→ Testo fornito:
::::
XXIX DOMENICA DEL T.O. Anno C - DOMÍNICA XXI POST PENTECOSTEN - 17 ottobre 2010...



VANGELO
Dal Vangelo secondo Luca Lc 18, 1-8

In quel tempo, Gesù diceva ai suoi discepoli una parabola sulla necessità di pregare sempre, senza stancarsi mai:
«In una città viveva un giudice, che non temeva Dio né aveva riguardo per alcuno. In quella città c’era anche una vedova, che andava da lui e gli diceva: “Fammi giustizia contro il mio avversario”.
Per un po’ di tempo egli non volle; ma poi disse tra sé: “Anche se non temo Dio e non ho riguardo per alcuno, dato che questa vedova mi dà tanto fastidio, le farò giustizia perché non venga continuamente a importunarmi”».
E il Signore soggiunse: «Ascoltate ciò che dice il giudice disonesto. E Dio non farà forse giustizia ai suoi eletti, che gridano giorno e notte verso di lui? Li farà forse aspettare a lungo? Io vi dico che farà loro giustizia prontamente. Ma il Figlio dell’uomo, quando verrà, troverà la fede sulla terra?».


EVANGÉLIUM
Sequéntia S. Evangélii secundum Matthǽum, 18, 23-35
In illo témpore: Dixit Jesus discípulis suis parábolam hanc: Assimilátum est regnum coelórum hómini regi, qui vóluit ratiónem pónere cum servis suis. Et cum coepísset ratiónem pónere, oblátus est ei unus, qui debébat ei decem mília talénta. Cum autem non habéret, unde rédderet, jussit eum dóminus ejus venúmdari et uxórem ejus et fílios et ómnia, quæ habébat, et reddi. Prócidens autem servus ille, orábat eum, dicens: Patiéntiam habe in me, et ómnia reddam tibi. Misértus autem dóminus servi illíus, dimísit eum et débitum dimísit ei. Egréssus autem servus ille, invénit unum de consérvis suis, qui debébat ei centum denários: et tenens suffocábat eum, dicens: Redde, quod debes. Et prócidens consérvus ejus, rogábat eum, dicens: Patiéntiam habe in me, et ómnia reddam tibi. Ille autem nóluit: sed ábiit, et misit eum in cárcerem, donec rédderet débitum. Vidéntes autem consérvi ejus, quæ fiébant, contristáti sunt valde: et venérunt et narravérunt dómino suo ómnia, quæ facta fúerant. Tunc vocávit illum dóminus suus: et ait illi: Serve nequam, omne débitum dimísi tibi, quóniam rogásti me: nonne ergo opórtuit et te miseréri consérvi tui, sicut et ego tui misértus sum? Et irátus dóminus ejus, trádidit eum tortóribus, quoadúsque rédderet univérsum débitum. Sic et Pater meus coeléstis fáciet vobis, si non remiséritis unusquísque fratri suo de córdibus vestris.
::::
→ Dati forniti:
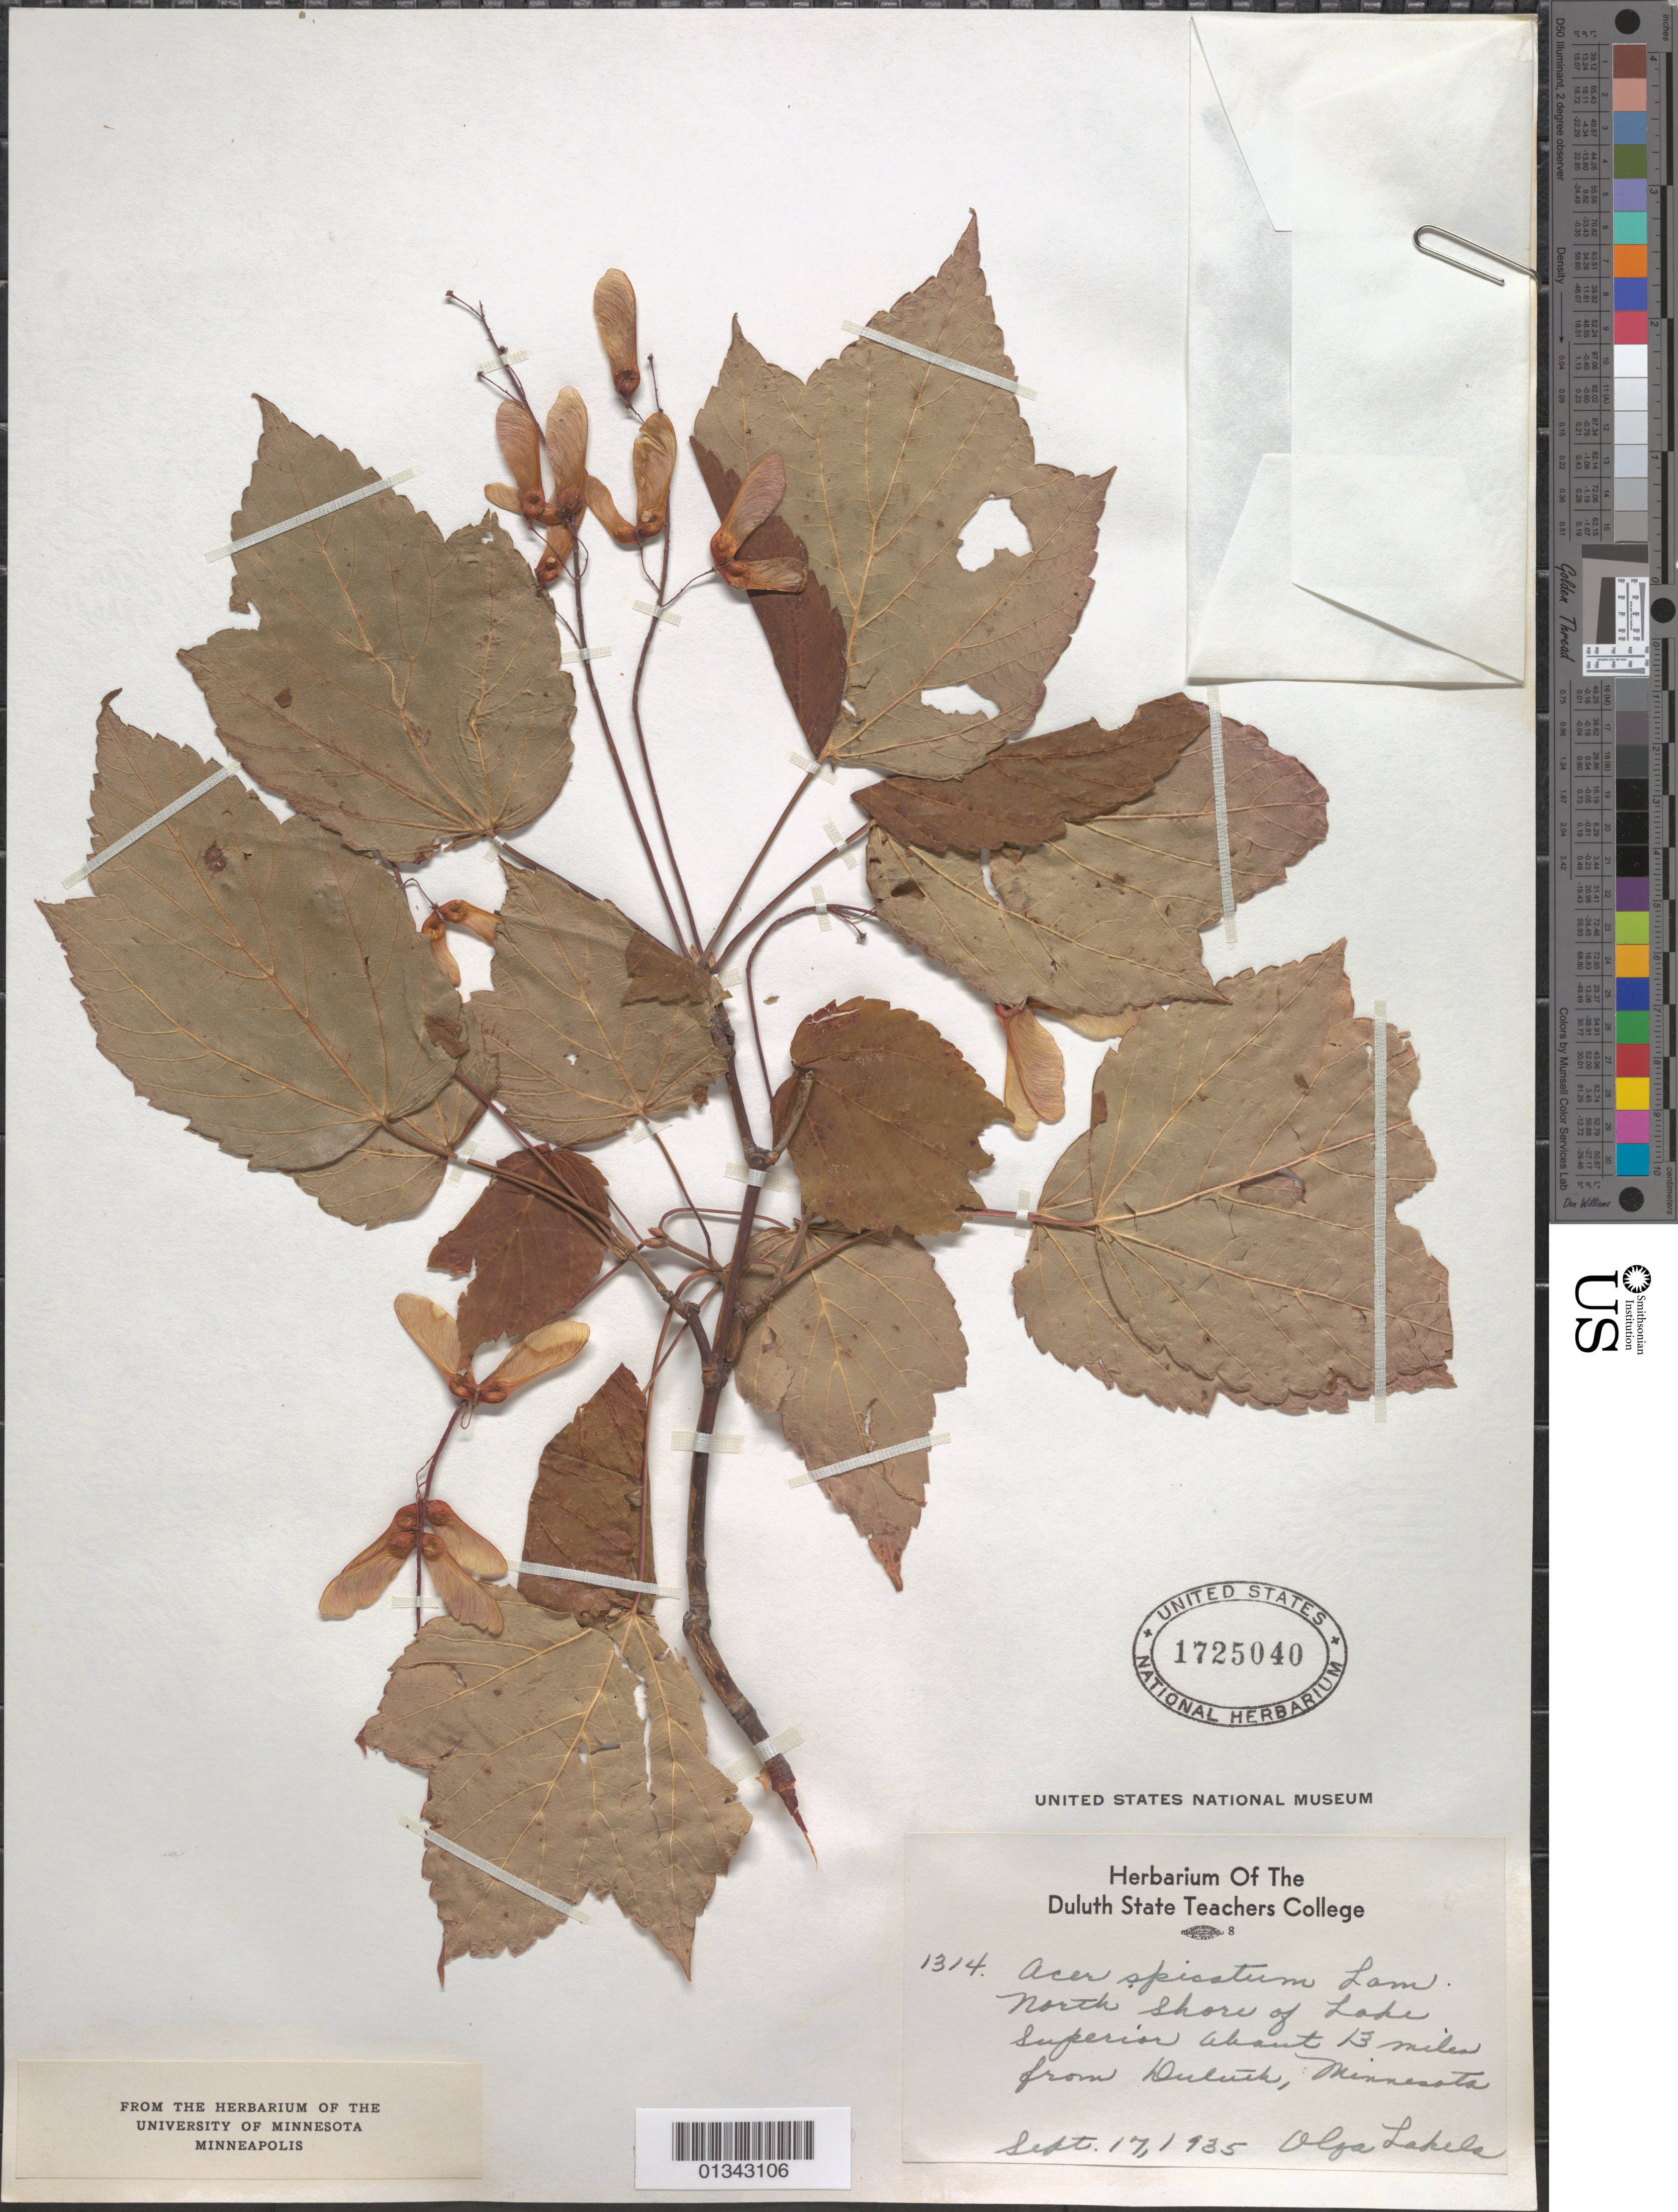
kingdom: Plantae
::::
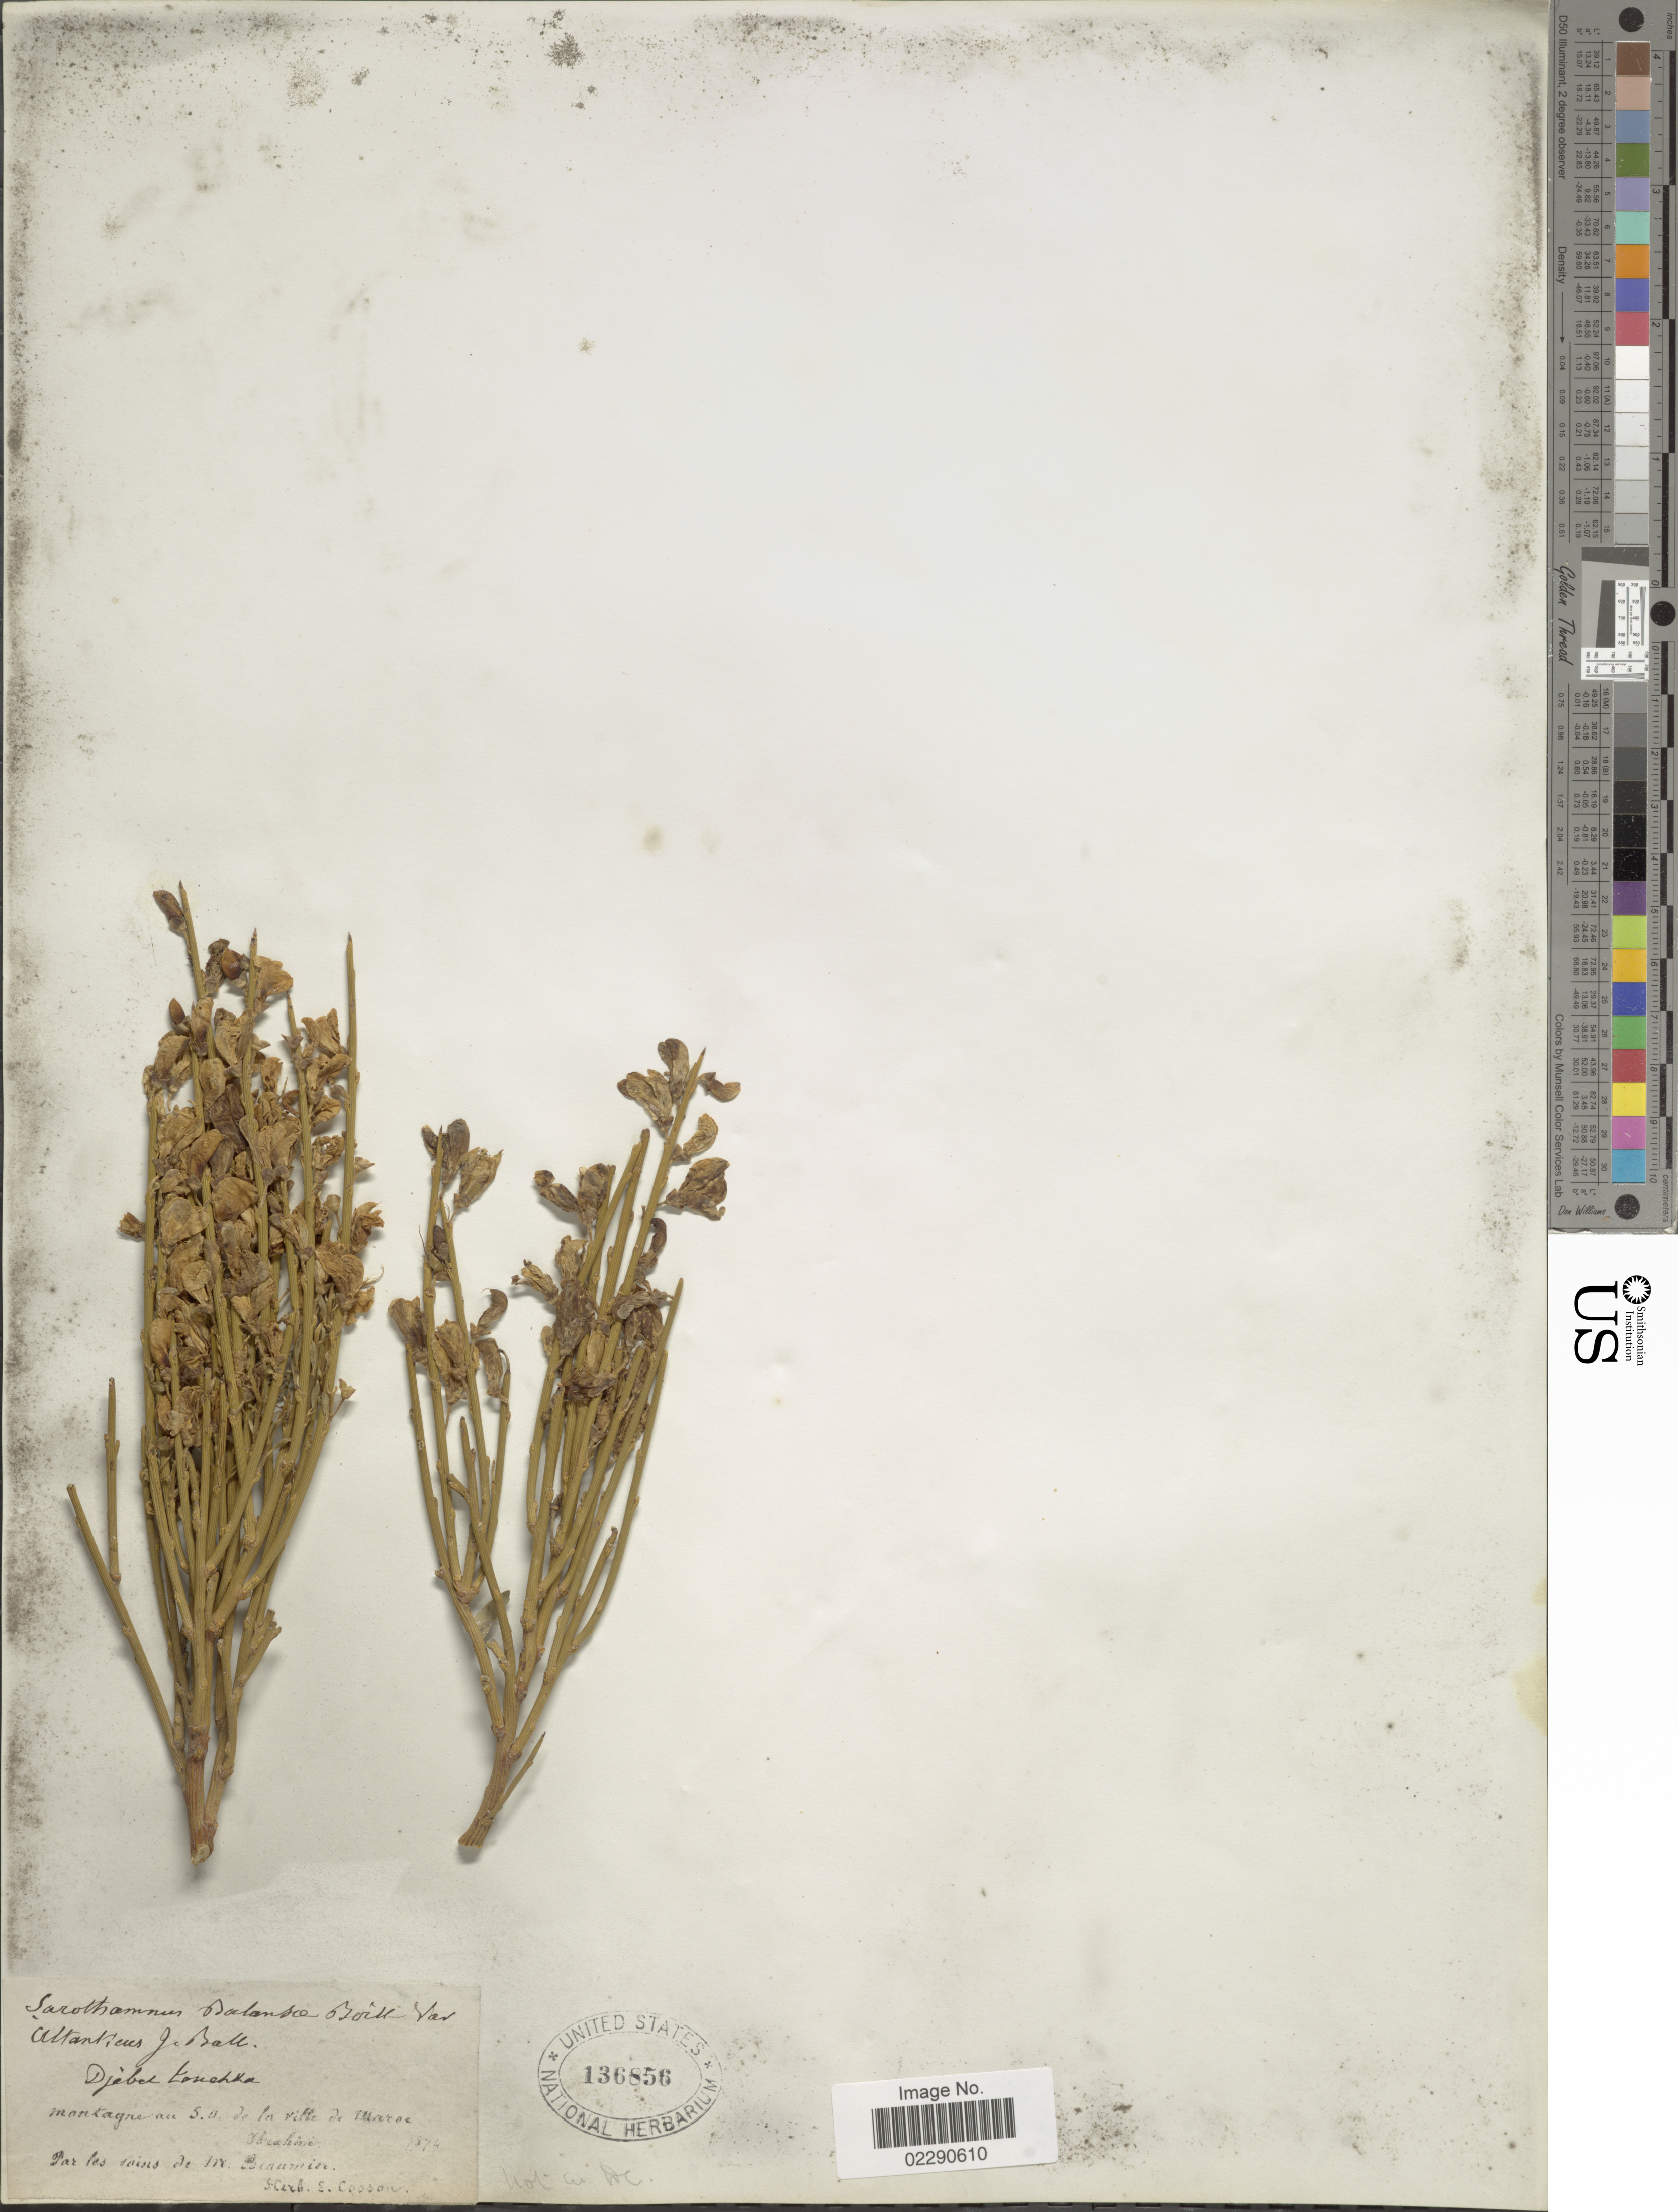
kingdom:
::::
→ Serie di compiti:
• a. Stabilisci se ciascuna di queste affermazioni è in accordo con il testo fornito. Rispondi sì o no e cita le parole del testo che lo decidono. (i) Nel brano di Luca il giudice temeva Dio. (ii) La vedova chiedeva al giudice giustizia contro il suo avversario. (iii) Il brano in latino viene dal Vangelo secondo Matteo.
• b. Nel testo fornito, riporta tutte le domande che il Signore fa nel brano del Vangelo secondo Luca.

→ Risposte ai compiti:
• a.
(i) No: "che non temeva Dio né aveva riguardo per alcuno".
(ii) Sì: "Fammi giustizia contro il mio avversario".
(iii) Sì: "Sequéntia S. Evangélii secundum Matthǽum, 18, 23-35".

• b.
1. "E Dio non farà forse giustizia ai suoi eletti, che gridano giorno e notte verso di lui?"
2. "Li farà forse aspettare a lungo?"
3. "Ma il Figlio dell’uomo, quando verrà, troverà la fede sulla terra?"